Your objective:
Rewrite the lines below, from the start up to and including the line containing "Tres Delicious", putting "graph" in place of "chart" and keeping everything else the same. Leave the pictures out of your answer.

══════

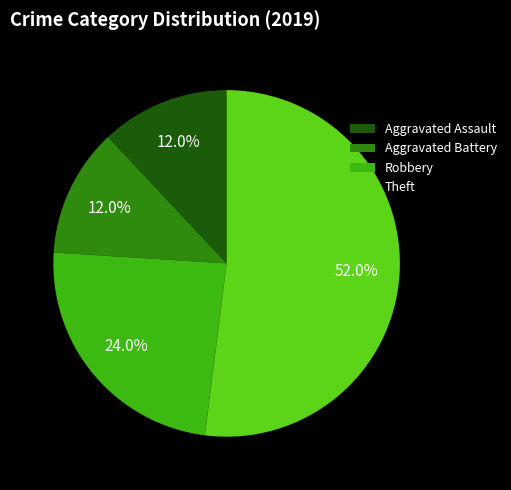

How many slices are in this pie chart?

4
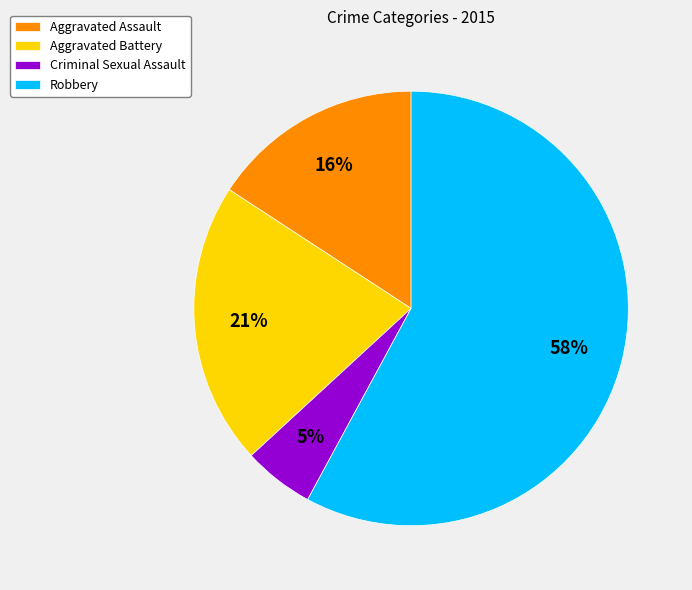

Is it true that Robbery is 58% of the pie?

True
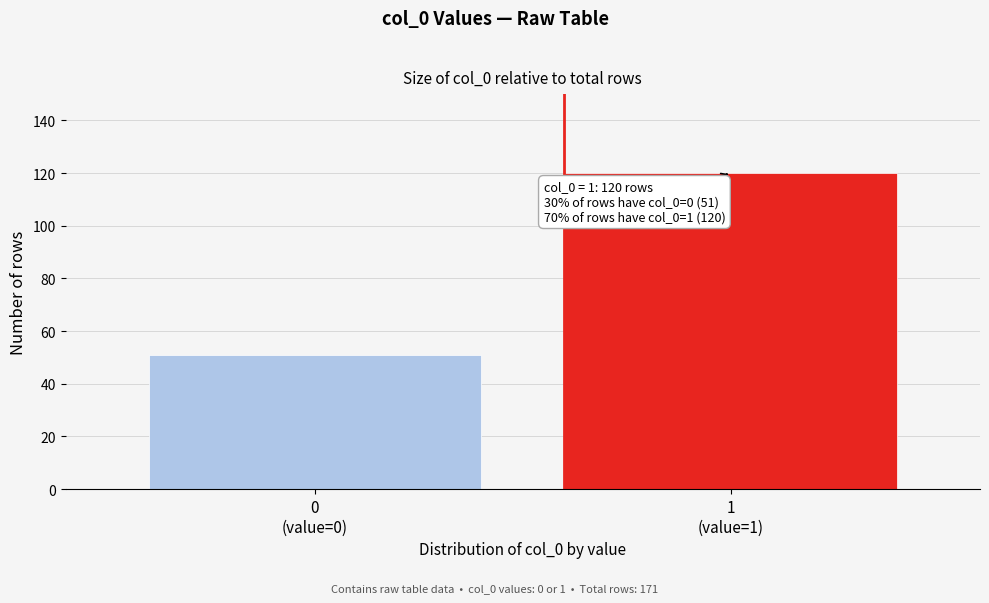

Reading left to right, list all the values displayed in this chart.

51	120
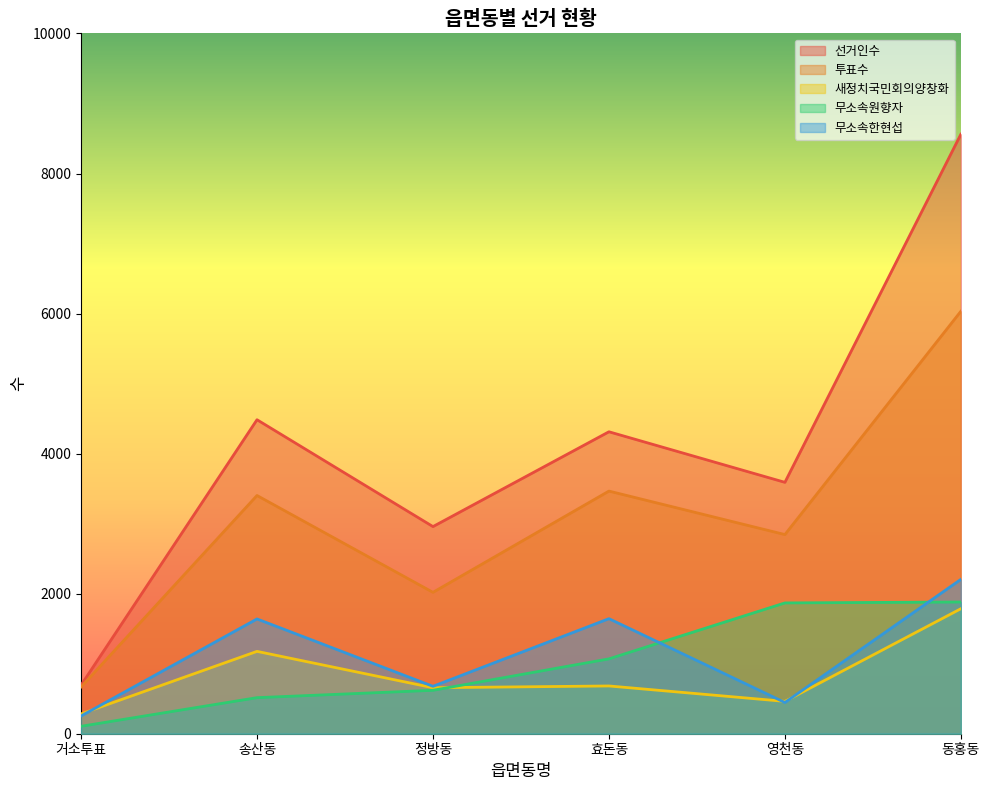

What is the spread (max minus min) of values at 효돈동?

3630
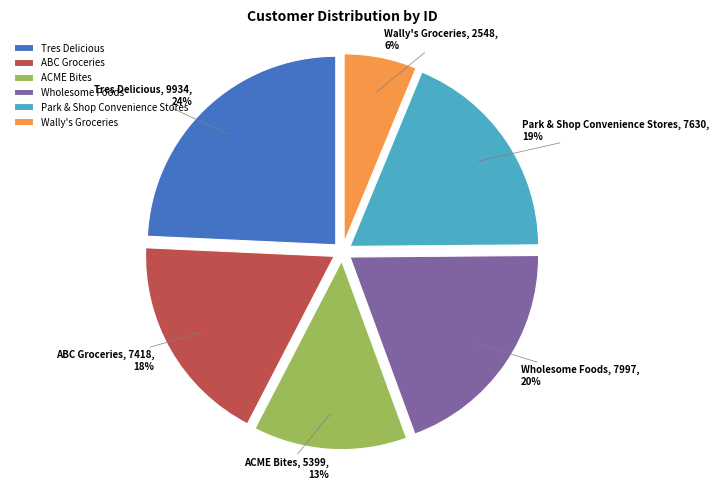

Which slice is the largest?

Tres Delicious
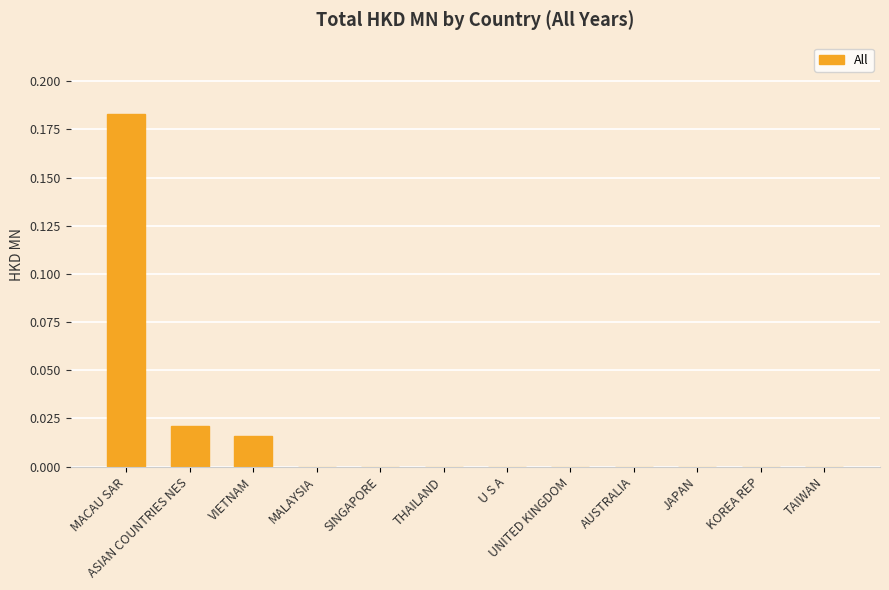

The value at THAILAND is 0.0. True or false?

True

══════

Exercise response:
How many slices are in this pie graph?

4

Is it true that Robbery is 58% of the pie?

True

Reading left to right, list all the values displayed in this graph.

51	120

What is the spread (max minus min) of values at 효돈동?

3630

Which slice is the largest?

Tres Delicious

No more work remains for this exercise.